For more information and discussion see Lorinda Pike's Gulf Watchers Diary from last Sunday.Updated by FishOutofWater at Thu Mar 31, 2011 at 09:54 AM EDT
The Exxon Valdez spill in Alaska was observed to cause sterility in a pod of killer whales. Researchers were unable to determine how the oil caused the observed infertility. Infertility in Alaska caused by oil is consistent with the theory that the BP oil spill caused the deaths of the dolphin fetuses in the Gulf.
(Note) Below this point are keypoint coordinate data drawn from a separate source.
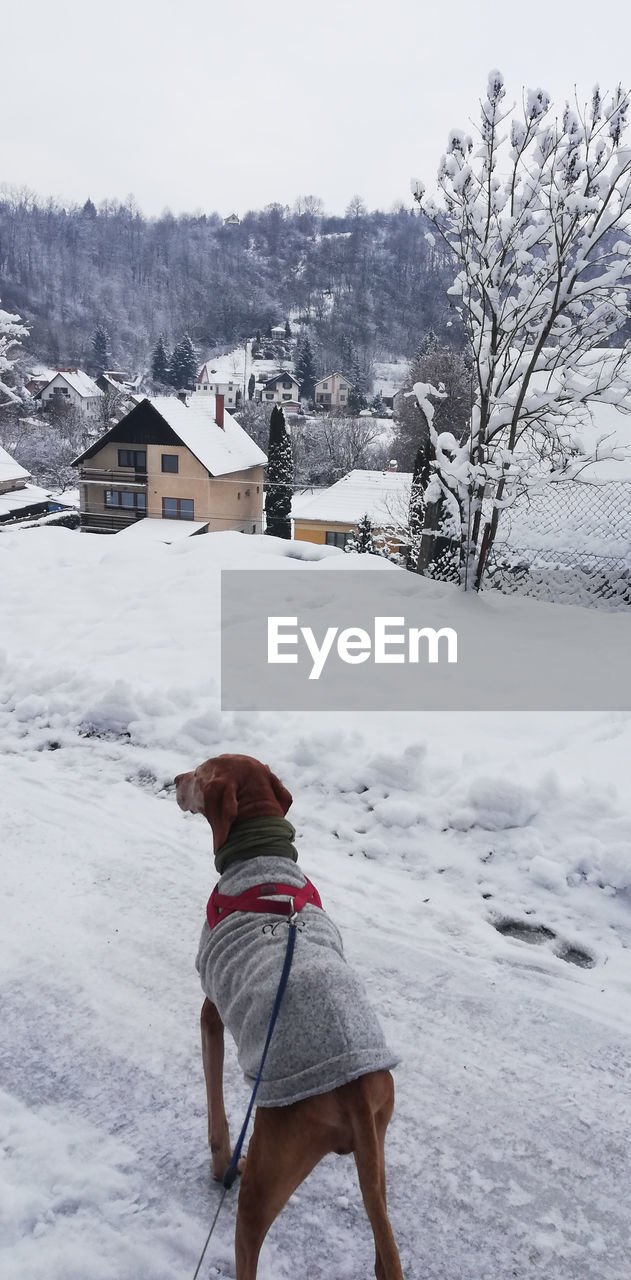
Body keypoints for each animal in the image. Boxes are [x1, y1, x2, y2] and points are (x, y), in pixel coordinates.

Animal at [175, 747, 404, 1280]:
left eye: (199, 773)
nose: (174, 778)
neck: (260, 855)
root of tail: (352, 1087)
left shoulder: (211, 1012)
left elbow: (216, 1107)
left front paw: (220, 1164)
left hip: (267, 1171)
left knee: (248, 1246)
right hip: (378, 1151)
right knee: (385, 1255)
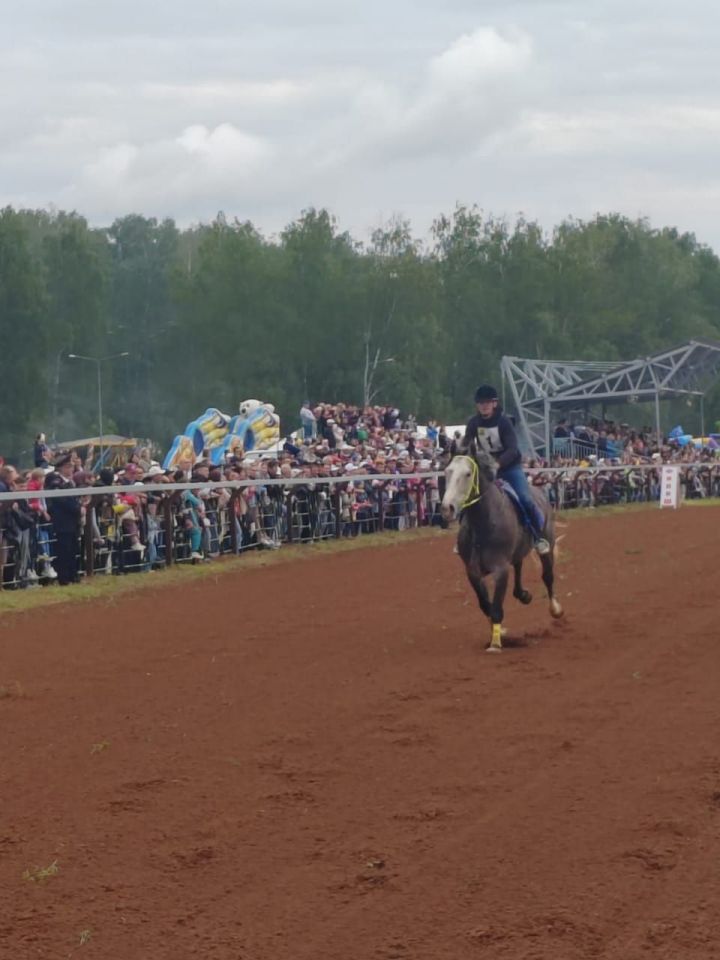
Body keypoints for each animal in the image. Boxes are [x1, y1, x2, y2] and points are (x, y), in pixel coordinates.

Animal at [438, 444, 564, 652]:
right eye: (447, 471)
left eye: (467, 473)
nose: (447, 508)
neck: (484, 523)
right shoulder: (472, 571)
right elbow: (485, 605)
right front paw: (499, 633)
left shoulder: (500, 569)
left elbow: (496, 607)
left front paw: (495, 644)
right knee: (519, 565)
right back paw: (523, 595)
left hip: (548, 544)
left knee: (548, 576)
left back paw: (556, 609)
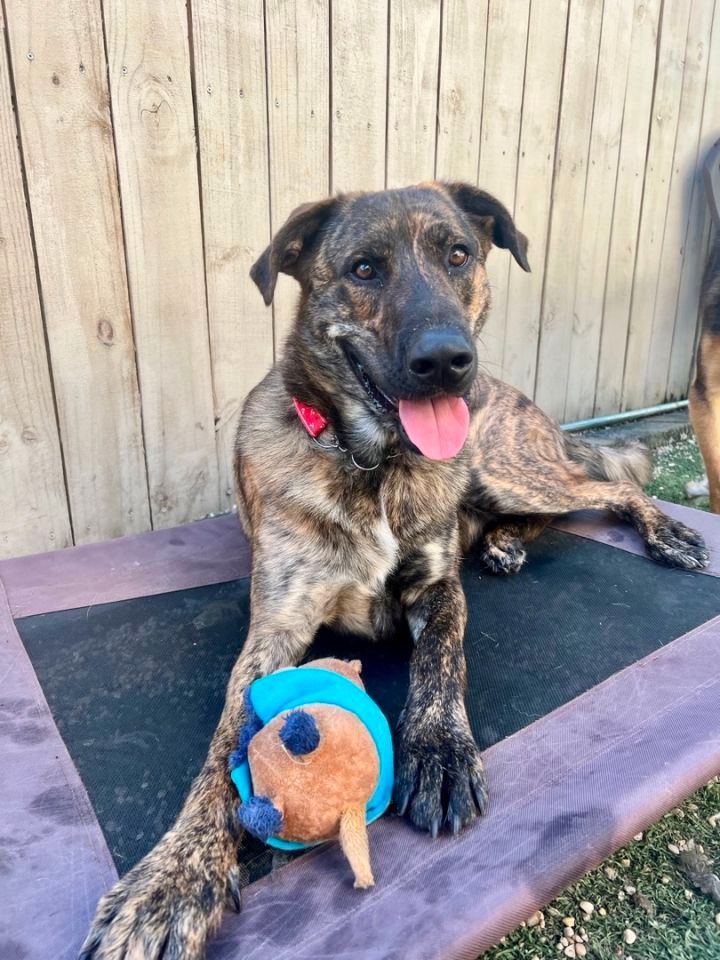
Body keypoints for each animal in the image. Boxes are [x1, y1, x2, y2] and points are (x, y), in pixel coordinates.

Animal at [80, 184, 708, 956]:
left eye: (459, 254)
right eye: (363, 268)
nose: (446, 361)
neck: (372, 464)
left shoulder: (439, 589)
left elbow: (442, 661)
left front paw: (438, 751)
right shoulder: (274, 630)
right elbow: (224, 748)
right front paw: (170, 879)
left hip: (506, 468)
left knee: (614, 488)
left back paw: (665, 533)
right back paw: (508, 543)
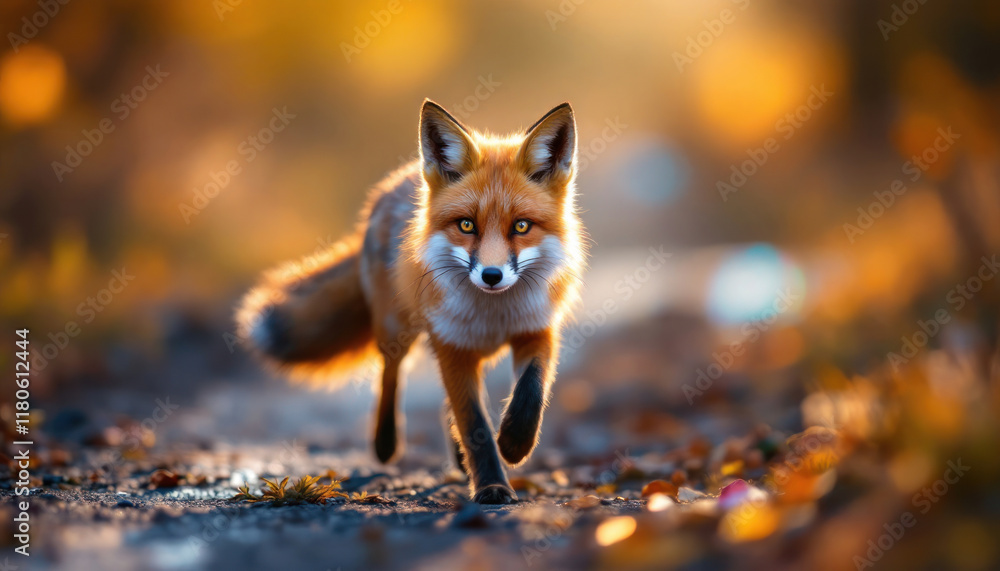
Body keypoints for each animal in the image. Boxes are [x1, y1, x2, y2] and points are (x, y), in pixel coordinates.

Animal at [236, 100, 586, 503]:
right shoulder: (453, 347)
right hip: (396, 330)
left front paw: (515, 443)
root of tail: (394, 183)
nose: (492, 275)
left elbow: (531, 391)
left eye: (522, 226)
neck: (493, 315)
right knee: (390, 374)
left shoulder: (537, 330)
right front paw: (492, 487)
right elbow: (475, 426)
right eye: (467, 225)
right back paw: (386, 443)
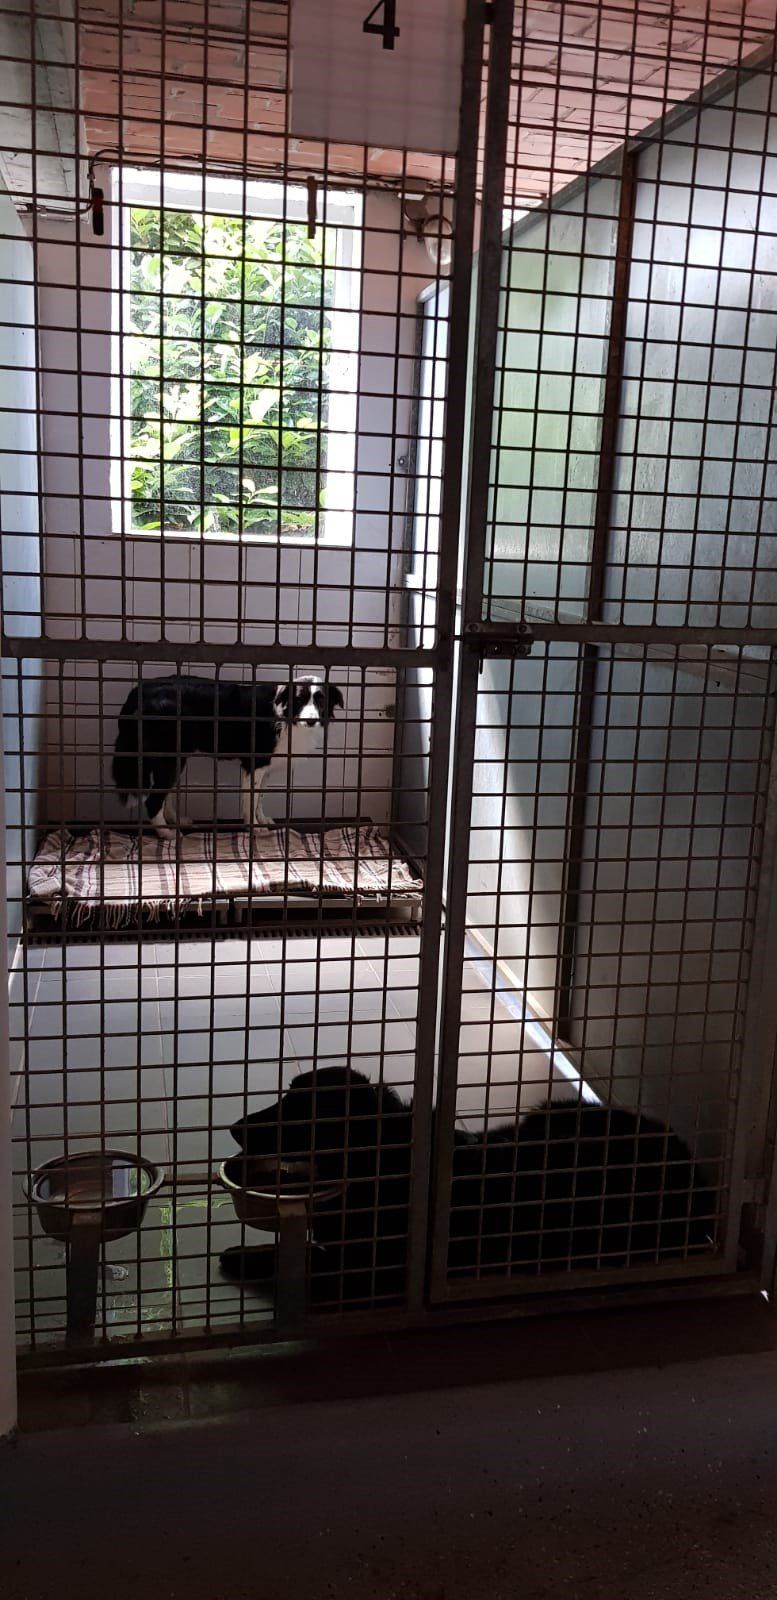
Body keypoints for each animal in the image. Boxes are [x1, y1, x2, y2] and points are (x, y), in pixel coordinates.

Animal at [112, 673, 344, 837]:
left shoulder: (266, 768)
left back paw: (175, 821)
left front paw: (261, 820)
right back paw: (167, 834)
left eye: (321, 702)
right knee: (153, 801)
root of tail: (139, 691)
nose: (311, 720)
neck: (285, 715)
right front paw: (254, 829)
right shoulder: (255, 764)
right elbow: (250, 801)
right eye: (299, 700)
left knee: (164, 795)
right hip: (169, 758)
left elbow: (259, 799)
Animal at [219, 1066, 715, 1304]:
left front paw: (243, 1257)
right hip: (546, 1112)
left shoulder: (373, 1276)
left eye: (296, 1109)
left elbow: (305, 1260)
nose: (234, 1127)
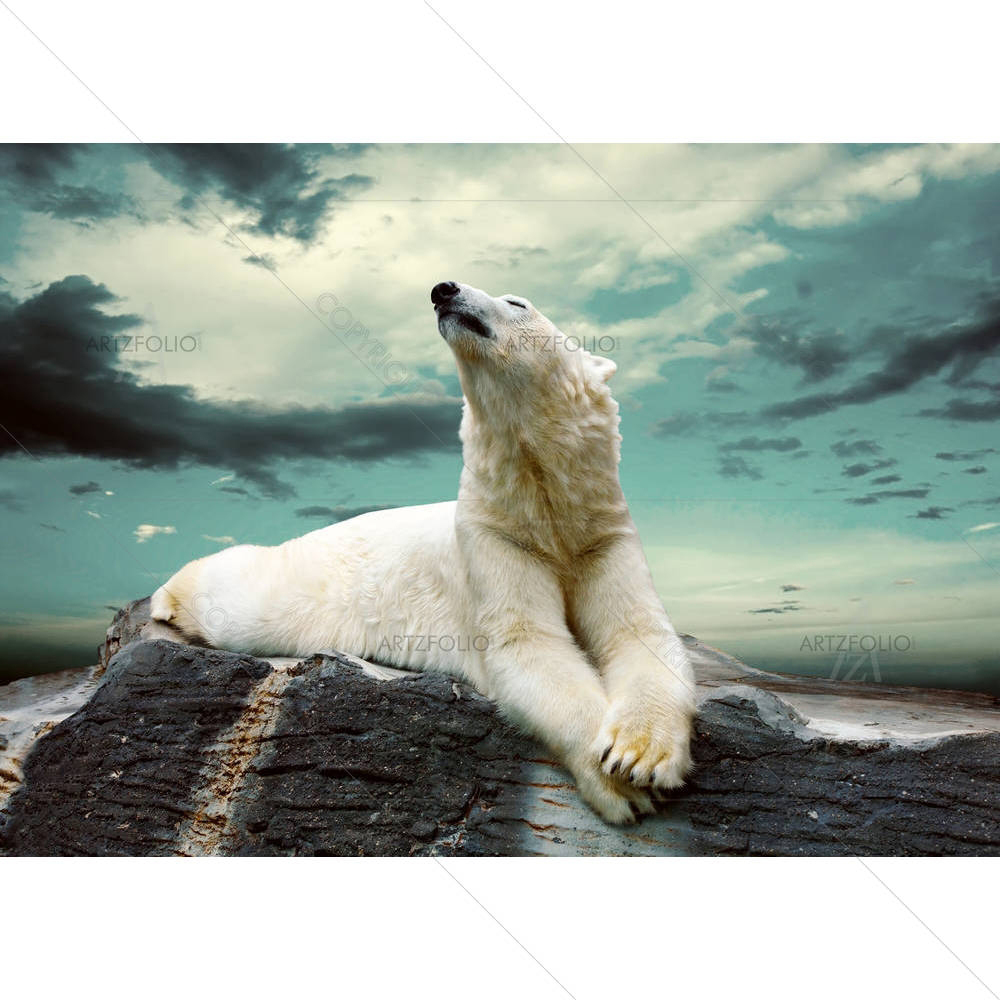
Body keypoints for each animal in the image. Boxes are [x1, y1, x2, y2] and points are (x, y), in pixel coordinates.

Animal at [151, 281, 696, 824]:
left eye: (518, 303)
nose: (443, 289)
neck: (543, 504)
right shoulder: (493, 537)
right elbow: (527, 643)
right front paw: (619, 784)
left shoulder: (601, 534)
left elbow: (639, 633)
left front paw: (639, 754)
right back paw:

From the full article in Conservation Letters:
In the first year after the 1989 Exxon Valdez spill, the AT1 group of “transient” killer whales experienced a 41% loss; there has been no reproduction since the spill (Matkin et al. 2008). Although the cause of the apparent sterility is unknown, the lesson serves as an important reminder that immediate death is not the only factor that can lead to long-term loss of population viability.
Update
A number of people have asked about March 2010 which showed an increase cetacean mortality before the BP spill. Without a report from marine biologists on the causes of death, there's no clear answer to the question why.
NOAA provided one additional figure that sheds some light on the problem. Whatever happened in March, 2010, this March is worse and this February was much worse than 2010. If there was a problem with a virus or disease vector in March 2010, adding oil to the Gulf made the problem worse.